*** Opening of TASK MATERIAL ***

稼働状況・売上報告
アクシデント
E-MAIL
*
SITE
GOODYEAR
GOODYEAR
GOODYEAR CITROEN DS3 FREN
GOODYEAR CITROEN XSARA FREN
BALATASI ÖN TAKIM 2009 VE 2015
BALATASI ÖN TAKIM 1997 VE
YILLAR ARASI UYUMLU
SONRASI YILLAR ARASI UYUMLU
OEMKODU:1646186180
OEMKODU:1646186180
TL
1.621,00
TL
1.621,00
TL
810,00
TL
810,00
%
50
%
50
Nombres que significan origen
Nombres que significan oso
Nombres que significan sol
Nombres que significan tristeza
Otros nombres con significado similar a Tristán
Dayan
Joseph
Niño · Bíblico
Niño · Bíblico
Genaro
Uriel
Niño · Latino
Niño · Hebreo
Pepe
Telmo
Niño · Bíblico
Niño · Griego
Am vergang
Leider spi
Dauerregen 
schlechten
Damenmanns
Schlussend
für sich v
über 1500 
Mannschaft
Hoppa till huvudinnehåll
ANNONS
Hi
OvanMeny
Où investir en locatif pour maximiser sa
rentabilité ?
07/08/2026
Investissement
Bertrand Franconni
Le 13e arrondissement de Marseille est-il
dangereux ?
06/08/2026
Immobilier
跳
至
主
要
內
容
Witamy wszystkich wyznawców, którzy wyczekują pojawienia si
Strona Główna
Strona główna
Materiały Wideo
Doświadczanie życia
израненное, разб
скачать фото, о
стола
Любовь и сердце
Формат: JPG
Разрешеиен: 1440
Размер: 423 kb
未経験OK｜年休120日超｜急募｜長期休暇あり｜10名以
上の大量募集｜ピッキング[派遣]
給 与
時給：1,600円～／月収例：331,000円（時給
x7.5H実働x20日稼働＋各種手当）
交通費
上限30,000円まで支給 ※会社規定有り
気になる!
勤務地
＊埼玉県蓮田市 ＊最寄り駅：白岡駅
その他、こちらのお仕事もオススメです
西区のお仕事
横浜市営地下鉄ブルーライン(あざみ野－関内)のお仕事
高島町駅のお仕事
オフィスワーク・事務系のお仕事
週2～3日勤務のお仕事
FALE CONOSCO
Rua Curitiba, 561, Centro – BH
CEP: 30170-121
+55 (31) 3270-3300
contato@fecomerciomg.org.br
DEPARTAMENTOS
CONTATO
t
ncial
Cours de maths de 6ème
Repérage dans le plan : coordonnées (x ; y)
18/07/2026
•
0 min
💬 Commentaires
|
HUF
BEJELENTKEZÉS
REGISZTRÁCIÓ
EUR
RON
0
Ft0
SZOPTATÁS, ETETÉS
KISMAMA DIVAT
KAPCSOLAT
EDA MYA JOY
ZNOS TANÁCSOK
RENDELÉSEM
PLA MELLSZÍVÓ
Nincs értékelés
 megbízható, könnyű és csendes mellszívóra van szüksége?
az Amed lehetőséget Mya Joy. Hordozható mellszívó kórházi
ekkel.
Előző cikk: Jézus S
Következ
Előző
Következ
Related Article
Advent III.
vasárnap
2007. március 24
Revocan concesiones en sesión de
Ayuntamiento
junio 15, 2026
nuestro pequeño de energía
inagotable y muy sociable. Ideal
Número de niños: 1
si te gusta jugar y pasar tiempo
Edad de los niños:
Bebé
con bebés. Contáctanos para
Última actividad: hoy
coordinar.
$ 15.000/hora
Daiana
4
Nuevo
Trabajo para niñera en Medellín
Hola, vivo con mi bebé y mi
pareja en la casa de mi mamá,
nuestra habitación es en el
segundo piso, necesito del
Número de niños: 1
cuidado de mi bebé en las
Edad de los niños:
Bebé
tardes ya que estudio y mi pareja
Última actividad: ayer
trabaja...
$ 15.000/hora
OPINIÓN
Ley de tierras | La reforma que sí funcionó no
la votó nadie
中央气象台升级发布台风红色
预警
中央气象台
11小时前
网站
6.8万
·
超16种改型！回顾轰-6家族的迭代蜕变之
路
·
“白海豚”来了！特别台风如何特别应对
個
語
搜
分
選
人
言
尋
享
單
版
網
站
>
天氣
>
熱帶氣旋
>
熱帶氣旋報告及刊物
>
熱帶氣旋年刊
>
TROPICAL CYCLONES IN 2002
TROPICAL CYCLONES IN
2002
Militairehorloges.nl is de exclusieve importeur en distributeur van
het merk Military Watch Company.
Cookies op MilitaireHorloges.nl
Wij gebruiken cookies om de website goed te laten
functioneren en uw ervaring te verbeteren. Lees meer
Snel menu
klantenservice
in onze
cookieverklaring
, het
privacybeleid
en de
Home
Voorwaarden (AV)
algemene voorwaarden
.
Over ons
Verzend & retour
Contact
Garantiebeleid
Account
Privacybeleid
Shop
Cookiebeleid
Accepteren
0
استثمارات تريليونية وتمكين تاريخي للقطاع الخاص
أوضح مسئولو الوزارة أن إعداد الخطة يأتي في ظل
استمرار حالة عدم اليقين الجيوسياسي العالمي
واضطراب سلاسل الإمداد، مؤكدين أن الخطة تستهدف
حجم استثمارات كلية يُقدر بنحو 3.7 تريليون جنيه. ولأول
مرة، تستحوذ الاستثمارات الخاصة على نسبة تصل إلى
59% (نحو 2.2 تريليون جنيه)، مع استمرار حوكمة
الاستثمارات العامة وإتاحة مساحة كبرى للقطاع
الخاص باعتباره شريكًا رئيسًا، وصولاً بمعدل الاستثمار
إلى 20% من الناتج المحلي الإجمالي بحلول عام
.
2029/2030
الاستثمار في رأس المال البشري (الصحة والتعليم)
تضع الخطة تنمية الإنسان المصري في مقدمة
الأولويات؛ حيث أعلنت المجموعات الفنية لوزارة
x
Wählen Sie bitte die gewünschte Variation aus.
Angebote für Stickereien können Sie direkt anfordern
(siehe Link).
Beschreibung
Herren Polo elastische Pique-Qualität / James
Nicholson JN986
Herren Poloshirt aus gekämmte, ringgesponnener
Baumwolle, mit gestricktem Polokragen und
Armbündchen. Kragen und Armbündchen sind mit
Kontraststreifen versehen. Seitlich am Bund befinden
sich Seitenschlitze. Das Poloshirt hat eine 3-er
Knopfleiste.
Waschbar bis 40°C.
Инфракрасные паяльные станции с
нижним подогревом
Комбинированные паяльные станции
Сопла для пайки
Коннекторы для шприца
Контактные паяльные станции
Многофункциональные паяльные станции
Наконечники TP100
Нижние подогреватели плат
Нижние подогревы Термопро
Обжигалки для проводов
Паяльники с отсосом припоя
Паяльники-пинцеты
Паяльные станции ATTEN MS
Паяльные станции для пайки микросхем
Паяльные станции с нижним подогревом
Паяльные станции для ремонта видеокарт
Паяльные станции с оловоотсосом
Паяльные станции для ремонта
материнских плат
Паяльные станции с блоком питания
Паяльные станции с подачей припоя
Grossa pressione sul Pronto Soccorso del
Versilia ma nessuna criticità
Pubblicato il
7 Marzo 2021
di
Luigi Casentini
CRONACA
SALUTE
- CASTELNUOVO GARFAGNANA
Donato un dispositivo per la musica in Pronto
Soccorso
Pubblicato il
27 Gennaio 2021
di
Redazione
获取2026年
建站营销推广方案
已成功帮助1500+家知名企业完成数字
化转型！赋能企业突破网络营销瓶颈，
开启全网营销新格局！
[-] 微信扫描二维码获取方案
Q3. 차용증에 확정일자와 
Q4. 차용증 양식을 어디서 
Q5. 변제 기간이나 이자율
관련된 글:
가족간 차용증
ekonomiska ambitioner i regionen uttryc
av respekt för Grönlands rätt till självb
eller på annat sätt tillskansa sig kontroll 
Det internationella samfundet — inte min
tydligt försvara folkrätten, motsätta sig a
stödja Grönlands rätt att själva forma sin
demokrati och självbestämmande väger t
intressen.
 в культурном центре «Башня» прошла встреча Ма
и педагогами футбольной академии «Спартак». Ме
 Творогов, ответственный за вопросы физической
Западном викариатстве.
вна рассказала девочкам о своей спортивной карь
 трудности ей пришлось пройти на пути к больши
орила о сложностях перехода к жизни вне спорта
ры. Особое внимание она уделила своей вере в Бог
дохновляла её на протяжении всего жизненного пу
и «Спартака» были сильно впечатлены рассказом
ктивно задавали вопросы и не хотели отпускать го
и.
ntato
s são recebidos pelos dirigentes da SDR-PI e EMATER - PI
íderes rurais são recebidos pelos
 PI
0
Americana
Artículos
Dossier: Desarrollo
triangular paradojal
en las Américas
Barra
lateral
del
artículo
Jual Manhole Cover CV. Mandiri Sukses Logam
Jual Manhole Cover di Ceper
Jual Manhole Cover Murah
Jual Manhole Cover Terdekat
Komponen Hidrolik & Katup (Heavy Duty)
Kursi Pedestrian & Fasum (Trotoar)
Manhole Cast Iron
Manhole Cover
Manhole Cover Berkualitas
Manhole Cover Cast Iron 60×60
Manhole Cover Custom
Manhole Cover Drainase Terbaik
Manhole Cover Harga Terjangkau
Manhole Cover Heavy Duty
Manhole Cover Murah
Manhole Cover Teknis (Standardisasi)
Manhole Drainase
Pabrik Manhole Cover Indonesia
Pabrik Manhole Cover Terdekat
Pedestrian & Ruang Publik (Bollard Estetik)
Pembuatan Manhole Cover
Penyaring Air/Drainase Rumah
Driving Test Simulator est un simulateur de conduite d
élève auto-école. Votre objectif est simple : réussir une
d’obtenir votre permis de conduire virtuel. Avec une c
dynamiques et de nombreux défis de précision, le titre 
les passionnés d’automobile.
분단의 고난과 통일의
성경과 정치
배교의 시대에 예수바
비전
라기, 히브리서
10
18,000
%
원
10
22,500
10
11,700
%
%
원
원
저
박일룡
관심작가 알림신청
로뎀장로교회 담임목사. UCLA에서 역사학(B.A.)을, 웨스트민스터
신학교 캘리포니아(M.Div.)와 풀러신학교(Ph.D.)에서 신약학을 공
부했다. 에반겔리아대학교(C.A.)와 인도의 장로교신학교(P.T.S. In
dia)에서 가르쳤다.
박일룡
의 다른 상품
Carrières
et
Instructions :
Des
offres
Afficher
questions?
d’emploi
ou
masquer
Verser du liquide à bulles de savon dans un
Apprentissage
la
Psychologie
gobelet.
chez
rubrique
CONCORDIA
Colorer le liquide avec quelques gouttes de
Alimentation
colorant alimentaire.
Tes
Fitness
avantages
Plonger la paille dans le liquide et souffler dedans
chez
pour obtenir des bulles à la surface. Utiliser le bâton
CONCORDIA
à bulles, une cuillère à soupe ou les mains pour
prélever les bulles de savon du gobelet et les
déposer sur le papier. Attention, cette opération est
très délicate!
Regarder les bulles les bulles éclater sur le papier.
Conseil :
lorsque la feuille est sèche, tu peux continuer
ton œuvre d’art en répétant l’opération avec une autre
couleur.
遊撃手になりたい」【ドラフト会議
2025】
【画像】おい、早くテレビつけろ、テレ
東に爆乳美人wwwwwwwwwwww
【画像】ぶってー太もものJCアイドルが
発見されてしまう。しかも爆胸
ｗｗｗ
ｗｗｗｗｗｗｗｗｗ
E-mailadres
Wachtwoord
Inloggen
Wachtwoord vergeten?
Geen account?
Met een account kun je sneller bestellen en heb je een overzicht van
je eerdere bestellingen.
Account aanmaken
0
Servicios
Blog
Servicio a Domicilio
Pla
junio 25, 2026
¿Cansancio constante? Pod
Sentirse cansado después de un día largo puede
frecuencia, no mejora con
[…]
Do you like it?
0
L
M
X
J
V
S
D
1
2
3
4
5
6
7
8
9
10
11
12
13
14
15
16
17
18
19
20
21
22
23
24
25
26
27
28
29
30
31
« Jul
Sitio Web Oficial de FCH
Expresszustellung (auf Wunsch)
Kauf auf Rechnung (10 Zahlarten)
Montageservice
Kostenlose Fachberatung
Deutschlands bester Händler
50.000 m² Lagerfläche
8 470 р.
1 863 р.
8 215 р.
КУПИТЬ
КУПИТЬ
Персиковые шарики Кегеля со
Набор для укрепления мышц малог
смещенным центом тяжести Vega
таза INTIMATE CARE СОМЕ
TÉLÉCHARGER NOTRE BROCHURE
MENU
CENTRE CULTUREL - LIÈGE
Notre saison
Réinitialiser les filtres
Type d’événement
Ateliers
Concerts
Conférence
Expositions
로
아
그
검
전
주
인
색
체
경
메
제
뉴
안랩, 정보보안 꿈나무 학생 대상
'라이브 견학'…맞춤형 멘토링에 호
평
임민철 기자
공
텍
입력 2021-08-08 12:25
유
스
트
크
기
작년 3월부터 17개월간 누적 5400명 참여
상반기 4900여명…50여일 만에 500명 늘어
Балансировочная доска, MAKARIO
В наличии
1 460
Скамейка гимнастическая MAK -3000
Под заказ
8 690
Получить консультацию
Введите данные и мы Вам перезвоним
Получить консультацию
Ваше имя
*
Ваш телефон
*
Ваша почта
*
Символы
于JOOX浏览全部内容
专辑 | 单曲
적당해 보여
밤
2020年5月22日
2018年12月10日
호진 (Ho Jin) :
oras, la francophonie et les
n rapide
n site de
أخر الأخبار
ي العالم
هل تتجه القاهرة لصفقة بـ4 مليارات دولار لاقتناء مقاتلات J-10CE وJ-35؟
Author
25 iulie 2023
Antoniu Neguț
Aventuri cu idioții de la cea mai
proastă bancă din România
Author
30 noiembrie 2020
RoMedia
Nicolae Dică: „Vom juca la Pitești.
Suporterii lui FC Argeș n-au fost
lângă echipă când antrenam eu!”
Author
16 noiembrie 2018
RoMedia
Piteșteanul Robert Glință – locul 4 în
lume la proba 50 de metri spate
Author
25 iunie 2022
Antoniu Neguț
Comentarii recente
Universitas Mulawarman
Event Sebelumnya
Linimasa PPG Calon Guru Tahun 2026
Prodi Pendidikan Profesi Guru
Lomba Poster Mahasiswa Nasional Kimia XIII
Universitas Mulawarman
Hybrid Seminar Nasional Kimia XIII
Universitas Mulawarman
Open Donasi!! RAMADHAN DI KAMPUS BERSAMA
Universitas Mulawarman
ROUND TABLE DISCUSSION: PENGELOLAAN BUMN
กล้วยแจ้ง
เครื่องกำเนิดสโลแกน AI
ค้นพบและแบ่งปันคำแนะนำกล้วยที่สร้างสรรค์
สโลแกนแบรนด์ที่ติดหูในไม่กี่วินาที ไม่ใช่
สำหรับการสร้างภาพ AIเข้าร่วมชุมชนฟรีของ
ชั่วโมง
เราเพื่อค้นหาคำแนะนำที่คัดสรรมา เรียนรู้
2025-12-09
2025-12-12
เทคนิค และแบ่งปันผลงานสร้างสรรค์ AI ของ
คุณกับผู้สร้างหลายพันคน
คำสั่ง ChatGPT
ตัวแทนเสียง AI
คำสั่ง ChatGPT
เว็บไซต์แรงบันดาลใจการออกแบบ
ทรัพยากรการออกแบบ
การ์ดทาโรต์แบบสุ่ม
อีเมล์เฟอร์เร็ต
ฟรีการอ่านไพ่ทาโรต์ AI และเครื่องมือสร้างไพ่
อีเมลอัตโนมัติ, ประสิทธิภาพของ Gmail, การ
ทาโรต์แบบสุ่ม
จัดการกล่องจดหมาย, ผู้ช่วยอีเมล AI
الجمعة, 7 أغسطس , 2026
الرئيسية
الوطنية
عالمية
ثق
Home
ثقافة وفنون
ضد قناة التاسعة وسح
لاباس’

*** Close of TASK MATERIAL ***

ASSIGNMENT: Copy out every line in the entries above that holds "CITROEN".

RESPONSE FOR THIS EXERCISE:
GOODYEAR CITROEN DS3 FREN
GOODYEAR CITROEN XSARA FREN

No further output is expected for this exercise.